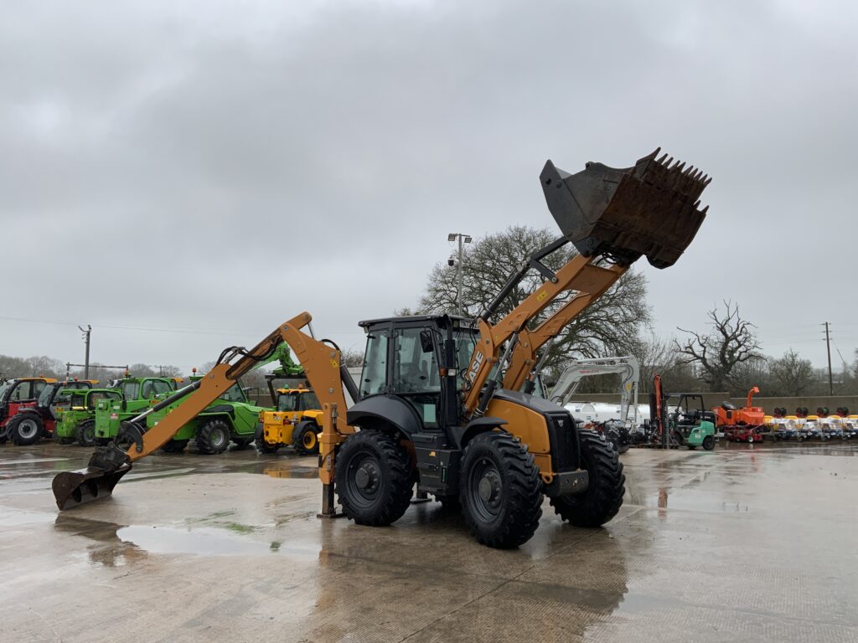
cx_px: 429
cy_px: 322
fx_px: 719
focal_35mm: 29
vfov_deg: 48.2
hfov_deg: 61.7
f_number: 1.8
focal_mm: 3
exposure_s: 1/122
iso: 20
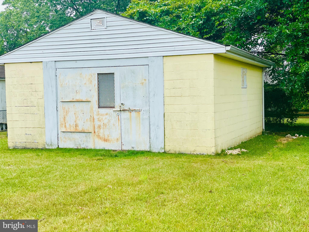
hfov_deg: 36.8
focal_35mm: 52
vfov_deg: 28.0
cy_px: 116
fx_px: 464
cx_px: 154
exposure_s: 1/1653
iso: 25
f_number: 2
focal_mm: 6
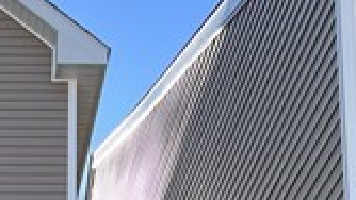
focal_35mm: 130
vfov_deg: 8.3
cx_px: -68
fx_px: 1227
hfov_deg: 15.9
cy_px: 526
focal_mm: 5.7
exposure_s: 1/1159
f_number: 1.5
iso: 50
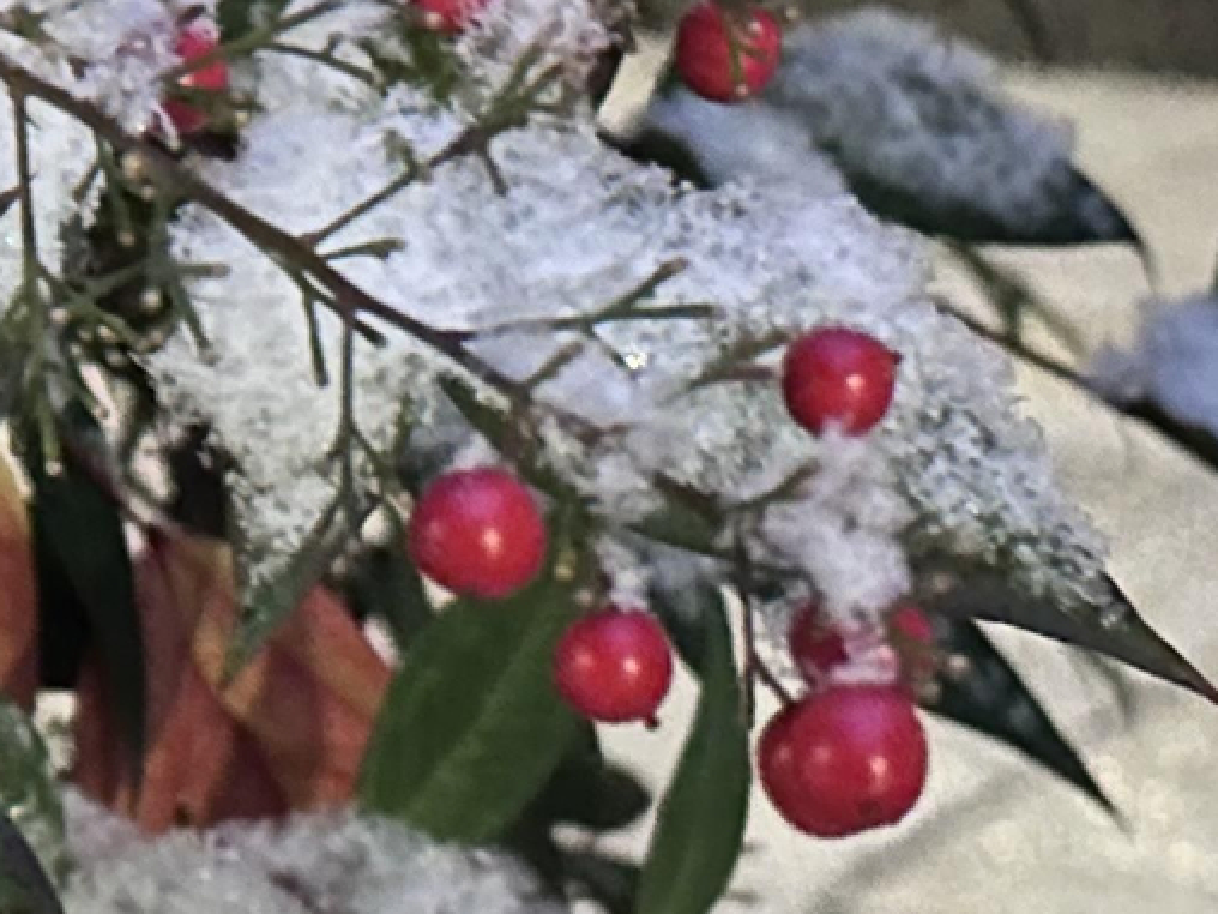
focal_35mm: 189
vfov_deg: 7.8
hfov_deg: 10.1
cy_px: -86
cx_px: -585
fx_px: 6650
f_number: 1.78
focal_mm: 6.86
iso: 500
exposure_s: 1/9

**ABOUT THIS EXERCISE**:
The answer is the full listing above, reproduced character for character, minus its images.

**TASK OUTPUT**:
cx_px: 429
cy_px: 322
fx_px: 719
focal_35mm: 29
vfov_deg: 48.2
hfov_deg: 61.7
f_number: 1.8
focal_mm: 3
exposure_s: 1/122
iso: 20
hfov_deg: 36.8
focal_35mm: 52
vfov_deg: 28.0
cy_px: 116
fx_px: 464
cx_px: 154
exposure_s: 1/1653
iso: 25
f_number: 2
focal_mm: 6
focal_35mm: 130
vfov_deg: 8.3
cx_px: -68
fx_px: 1227
hfov_deg: 15.9
cy_px: 526
focal_mm: 5.7
exposure_s: 1/1159
f_number: 1.5
iso: 50
focal_35mm: 189
vfov_deg: 7.8
hfov_deg: 10.1
cy_px: -86
cx_px: -585
fx_px: 6650
f_number: 1.78
focal_mm: 6.86
iso: 500
exposure_s: 1/9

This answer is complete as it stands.